El Gobierno de Venezuela aseguró que mantiene la propiedad y soberanía sobre sus recursos petroleros pese al amplio acuerdo alcanzado con Estados Unidos para desarrollar 17 campos que concentran alrededor de 65,000 millones de barriles de reservas probadas.
La ministra venezolana de Hidrocarburos, Paula Henao, sostuvo que la titularidad de los recursos del subsuelo continúa perteneciendo al Estado venezolano y calificó el convenio como una operación comercial destinada a incorporar capital y tecnología a la industria energética.
Sus declaraciones buscan aclarar las diferencias surgidas después de que el presidente estadounidense, Donald Trump, presentara el acuerdo como una operación que proporciona a Estados Unidos amplios derechos sobre parte de las reservas petroleras venezolanas. La Casa Blanca ha descrito el pacto como el mayor acuerdo petrolero de su tipo y asegura que Washington obtuvo derechos económicos y de gobernanza sobre la operación.
Diecisiete campos forman parte del convenio
El acuerdo contempla el desarrollo de 17 campos petroleros ubicados principalmente en la Faja del Orinoco y el occidente venezolano.
Henao afirmó que esas áreas podrían aportar, una vez desarrolladas, más de 1.5 millones de barriles diarios adicionales al sistema petrolero venezolano. El Gobierno espera además elevar la producción nacional hasta alrededor de 1.4 millones de barriles diarios al cierre de 2026.
La empresa North American Blue Energy Partners (NABEP) tendrá un papel central en la explotación de los campos. El acuerdo anunciado por la compañía contempla cerca de US$100,000 millones en inversiones y otorga al Gobierno estadounidense derechos sobre una participación del 35 % en NABEP, además de acceso preferencial a una parte de su producción.
Caracas y Washington presentan términos diferentes
Uno de los aspectos que todavía genera debate es la duración y naturaleza jurídica de las concesiones.
Las autoridades venezolanas han señalado que los contratos aplicables tienen una duración inicial de 25 años, mientras documentos de la Casa Blanca y reportes sobre la operación estadounidense describen derechos concedidos a NABEP sobre los 17 campos por 100 años.
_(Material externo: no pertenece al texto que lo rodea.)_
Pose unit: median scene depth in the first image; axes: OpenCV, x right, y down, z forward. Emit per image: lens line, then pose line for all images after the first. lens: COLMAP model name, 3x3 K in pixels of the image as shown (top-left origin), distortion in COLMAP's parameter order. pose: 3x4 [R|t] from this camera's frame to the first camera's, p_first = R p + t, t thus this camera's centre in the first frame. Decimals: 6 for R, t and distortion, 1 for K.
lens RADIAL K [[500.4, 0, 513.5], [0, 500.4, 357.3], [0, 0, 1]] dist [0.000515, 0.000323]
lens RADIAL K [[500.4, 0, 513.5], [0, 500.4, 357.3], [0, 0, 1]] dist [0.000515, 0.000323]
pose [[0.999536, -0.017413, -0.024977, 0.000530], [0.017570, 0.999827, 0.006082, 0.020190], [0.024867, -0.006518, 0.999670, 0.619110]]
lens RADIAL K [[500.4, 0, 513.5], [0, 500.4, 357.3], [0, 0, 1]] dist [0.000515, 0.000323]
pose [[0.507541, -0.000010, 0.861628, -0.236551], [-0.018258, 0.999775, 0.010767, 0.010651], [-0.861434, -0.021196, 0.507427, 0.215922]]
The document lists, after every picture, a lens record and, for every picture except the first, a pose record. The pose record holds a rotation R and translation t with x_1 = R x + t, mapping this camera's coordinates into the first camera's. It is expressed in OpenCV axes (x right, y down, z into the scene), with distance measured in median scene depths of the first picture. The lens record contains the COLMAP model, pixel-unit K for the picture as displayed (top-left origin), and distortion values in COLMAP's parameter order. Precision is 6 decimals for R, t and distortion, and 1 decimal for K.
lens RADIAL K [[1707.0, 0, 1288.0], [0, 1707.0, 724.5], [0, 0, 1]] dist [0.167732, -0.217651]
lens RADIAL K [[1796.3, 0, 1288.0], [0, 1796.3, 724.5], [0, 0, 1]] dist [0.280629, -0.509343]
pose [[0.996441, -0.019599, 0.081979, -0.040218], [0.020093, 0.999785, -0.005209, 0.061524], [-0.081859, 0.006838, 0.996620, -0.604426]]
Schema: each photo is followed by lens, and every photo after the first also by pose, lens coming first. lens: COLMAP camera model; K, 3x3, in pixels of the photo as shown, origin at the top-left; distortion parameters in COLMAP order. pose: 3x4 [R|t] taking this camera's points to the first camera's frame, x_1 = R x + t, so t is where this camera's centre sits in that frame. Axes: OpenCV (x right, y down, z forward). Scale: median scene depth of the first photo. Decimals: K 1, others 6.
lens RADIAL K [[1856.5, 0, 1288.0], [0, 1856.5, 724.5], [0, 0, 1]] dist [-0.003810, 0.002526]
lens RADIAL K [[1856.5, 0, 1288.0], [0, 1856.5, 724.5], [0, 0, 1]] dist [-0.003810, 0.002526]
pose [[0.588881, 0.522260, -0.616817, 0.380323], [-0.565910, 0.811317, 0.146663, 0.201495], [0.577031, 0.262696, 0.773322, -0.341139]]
Esa diferencia ha provocado cuestionamientos sobre el alcance legal del convenio.
Henao anunció además que el acuerdo será presentado ante la Asamblea Nacional, aunque no precisó cuándo se producirá ese trámite.
Gobierno venezolano rechaza pérdida de soberanía
La ministra rechazó que el convenio represente una cesión de los recursos naturales del país y sostuvo que la participación estadounidense debe interpretarse como parte de una asociación para recuperar capacidad productiva.
La posición contrasta con la narrativa utilizada por Trump, quien ha destacado el acceso estadounidense a las reservas y los beneficios que el acuerdo podría representar para el suministro energético de su país.
El pacto se produce en medio de una nueva etapa de acercamiento entre Caracas y Washington y de mayores inversiones internacionales en la industria petrolera venezolana, incluida una expansión anunciada por Chevron.